# Judgement score regularization problem

Consider the scenario where M performances (eg. singing contest) are being judged by N judges. Each judge awards a score S(m,n) to each performance on a scale of one to one-hundred.

The problem occurs when each judge has an individual style of using the scale. For example Judge A might give the worst performances a minimum of 30 and the best a maximum of 90, while Judge B may handout the minimum as 10 and the maximum as 80.

How do we regularize the scores so as the get the overall correct score? Some justification (link to an article or paper) for the answer would be appreciated.

This is similar to https://stats.stackexchange.com/questions/138973/normalizing-interview-scores, but that question has received no responses.

This seems to be the perfect situation in which you use standardization.
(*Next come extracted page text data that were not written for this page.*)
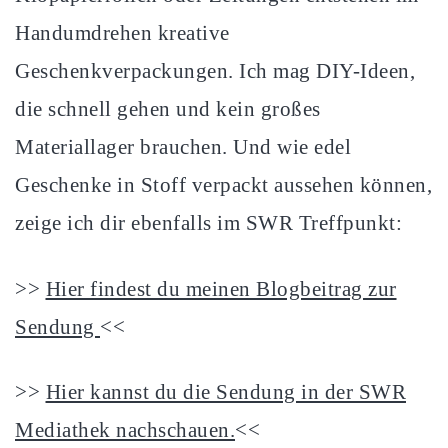
Handumdrehen kreative
Geschenkverpackungen. Ich mag DIY-Ideen,
die schnell gehen und kein großes
Materiallager brauchen. Und wie edel
Geschenke in Stoff verpackt aussehen können,
zeige ich dir ebenfalls im SWR Treffpunkt:
>>
Hier findest du meinen Blogbeitrag zur
Sendung
<<
>>
Hier kannst du die Sendung in der SWR
Mediathek nachschauen.
<<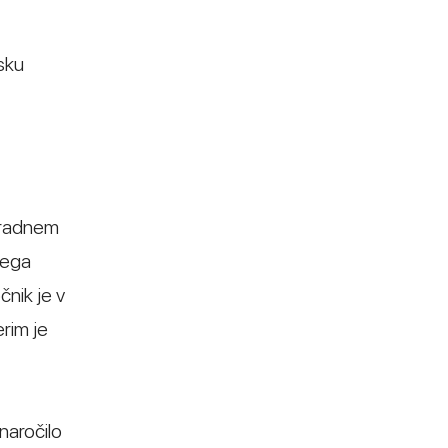
esku
 Uradnem
nega
čnik je v
rim je
naročilo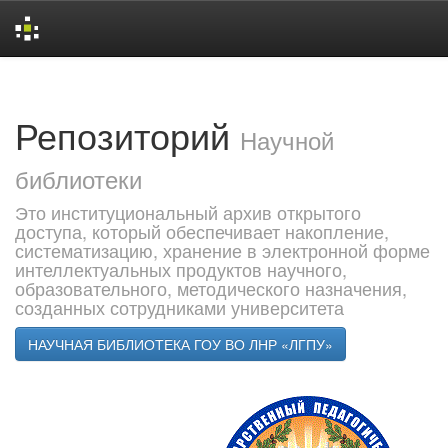
Skip
navigation
Репозиторий
Научной
библиотеки
Это институциональный архив открытого
доступа, который обеспечивает накопление,
систематизацию, хранение в электронной форме
интеллектуальных продуктов научного,
образовательного, методического назначения,
созданных сотрудниками университета
НАУЧНАЯ БИБЛИОТЕКА ГОУ ВО ЛНР «ЛГПУ»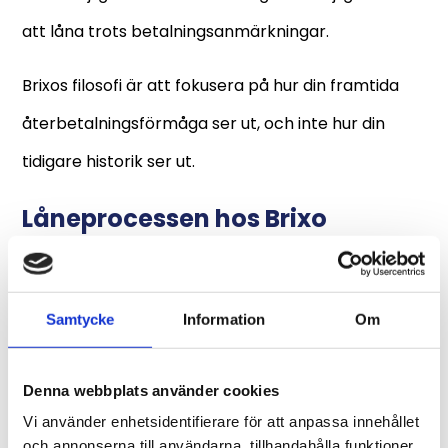
att låna trots betalningsanmärkningar.
Brixos filosofi är att fokusera på hur din framtida
återbetalningsförmåga ser ut, och inte hur din
tidigare historik ser ut.
Låneprocessen hos Brixo
Att låna pengar via Brixo är lätt. Till att börja med
ska du göra en ansökan där du fyller i hur mycket
Samtycke
Information
Om
du önskar att låna, samt hur mycket du önskar att
ta ut. Därefter fyller du i ditt personnummer, din e-
Denna webbplats använder cookies
postadress samt ditt clearingnummer och
Vi använder enhetsidentifierare för att anpassa innehållet
och annonserna till användarna, tillhandahålla funktioner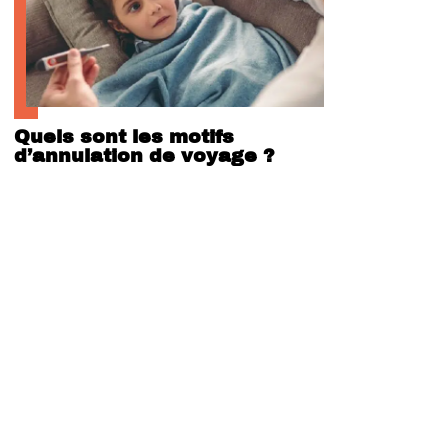
Quels sont les motifs
d’annulation de voyage ?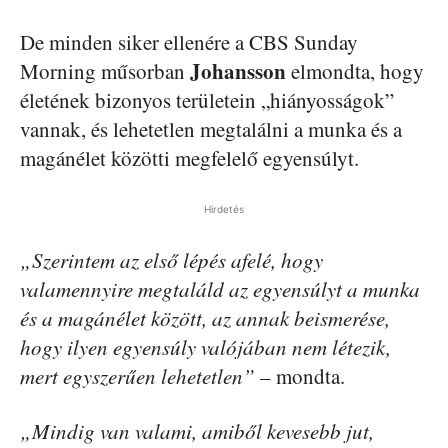
De minden siker ellenére a CBS Sunday
Johansson
Morning műsorban
elmondta, hogy
életének bizonyos területein „hiányosságok”
vannak, és lehetetlen megtalálni a munka és a
magánélet közötti megfelelő egyensúlyt.
Hirdetés
„Szerintem az első lépés afelé, hogy
valamennyire megtaláld az egyensúlyt a munka
és a magánélet között, az annak beismerése,
hogy ilyen egyensúly valójában nem létezik,
mert egyszerűen lehetetlen”
– mondta.
„Mindig van valami, amiből kevesebb jut,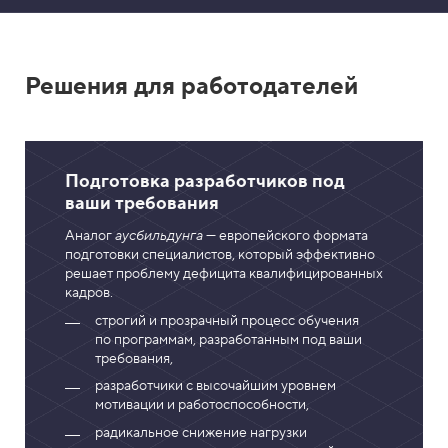
Решения для работодателей
Подготовка разработчиков под
ваши требования
Аналог
аусбильдунга
— европейского формата
подготовки специалистов, который эффективно
решает проблему дефицита квалифицированных
кадров.
строгий и прозрачный процесс обучения
по программам, разработанным под ваши
требования,
разработчики с высочайшим уровнем
мотивации и работоспособности,
радикальное снижение нагрузки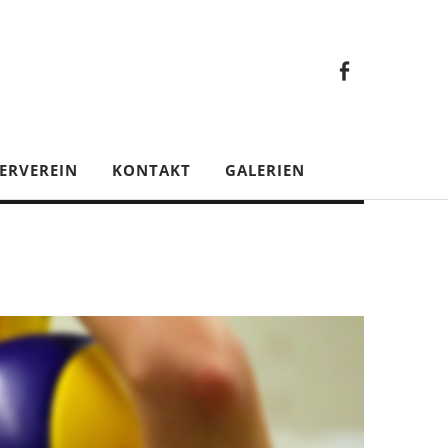
Faceb
Gesamt
Facebook
Gesamtverein
ERVEREIN
KONTAKT
GALERIEN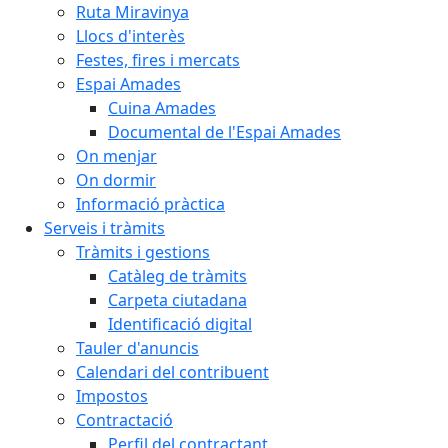
Ruta Miravinya
Llocs d'interès
Festes, fires i mercats
Espai Amades
Cuina Amades
Documental de l'Espai Amades
On menjar
On dormir
Informació pràctica
Serveis i tràmits
Tràmits i gestions
Catàleg de tràmits
Carpeta ciutadana
Identificació digital
Tauler d'anuncis
Calendari del contribuent
Impostos
Contractació
Perfil del contractant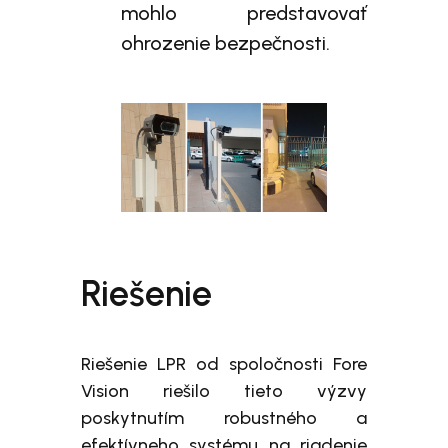
mohlo predstavovať
ohrozenie bezpečnosti.
Riešenie
Riešenie LPR od spoločnosti Fore
Vision riešilo tieto výzvy
poskytnutím robustného a
efektívneho systému na riadenie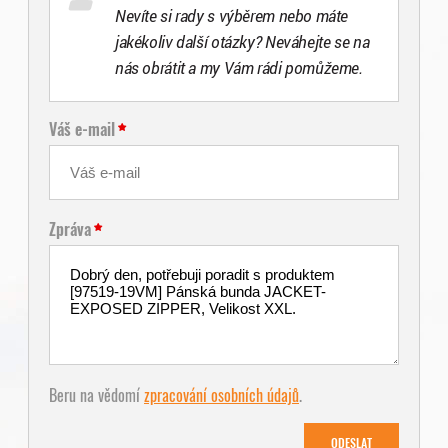
Nevíte si rady s výběrem nebo máte
jakékoliv další otázky? Neváhejte se na
nás obrátit a my Vám rádi pomůžeme.
Váš e-mail
Zpráva
Beru na vědomí
zpracování osobních údajů
.
ODESLAT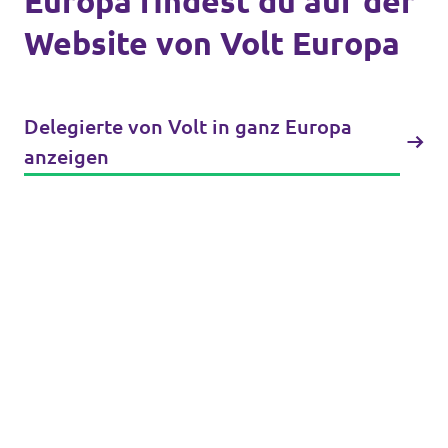
Europa findest du auf der
Unsere Events
Website von Volt Europa
Delegierte von Volt in ganz Europa
Unterstützungsunterschriften
anzeigen
Mache bei Volt mit!
Deine Spende an Volt Berlin
Newsticker BVV
Jobs bei Volt Deutschland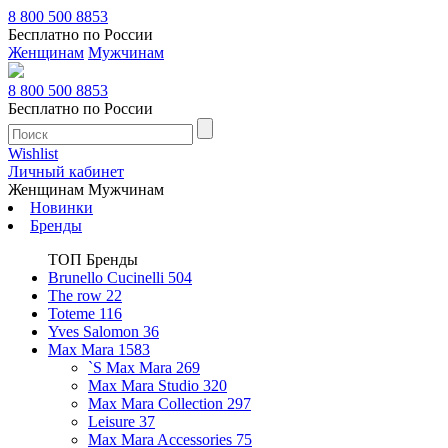
8 800 500 8853
Бесплатно по России
Женщинам
Мужчинам
8 800 500 8853
Бесплатно по России
Wishlist
Личный кабинет
Женщинам
Мужчинам
Новинки
Бренды
ТОП Бренды
Brunello Cucinelli
504
The row
22
Toteme
116
Yves Salomon
36
Max Mara
1583
`S Max Mara
269
Max Mara Studio
320
Max Mara Collection
297
Leisure
37
Max Mara Accessories
75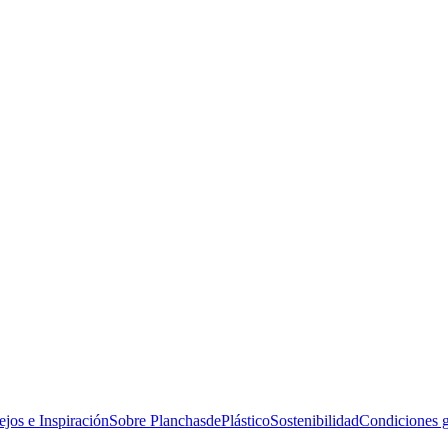
jos e Inspiración
Sobre PlanchasdePlástico
Sostenibilidad
Condiciones g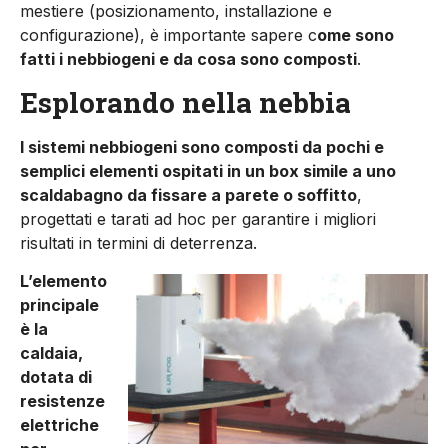
mestiere (posizionamento, installazione e
configurazione), è importante sapere c
ome sono
fatti i nebbiogeni e da cosa sono composti
.
Esplorando nella nebbia
I sistemi nebbiogeni sono composti da pochi e
semplici elementi ospitati in un box simile a uno
scaldabagno da fissare a parete o soffitto
,
progettati e tarati ad hoc per garantire i migliori
risultati in termini di deterrenza.
L’elemento
principale
è la
caldaia,
dotata di
resistenze
elettriche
For each individual $i$, performance $m$, judge $n$, you should calculate:
$z_{imn} = \frac{S_i(m,n) - \bar{S}(m,n)}{\sigma(S(m,n))}$
where $z_{imn}$ is the standardized score, $S_i(m,n)$ is the score of individual $i$ for performance $m$ by judge $n$, $\bar{S}(m,n)$ is the average score by judge $n$ for performance $m$, and $\sigma(S(m,n))$ is the standard deviation of the scores by judge $n$ for performance $m$. This will standardize the means and standard deviations such that the mean for each judge will be 0 and the standard deviation for each judge will be 1, but the shapes of the distributions of scores will be retained to account for situations like the "one very high, all others very low" situation detailed above. You would then report the $z_{imn}$ as the standardized scores and use these for your analysis.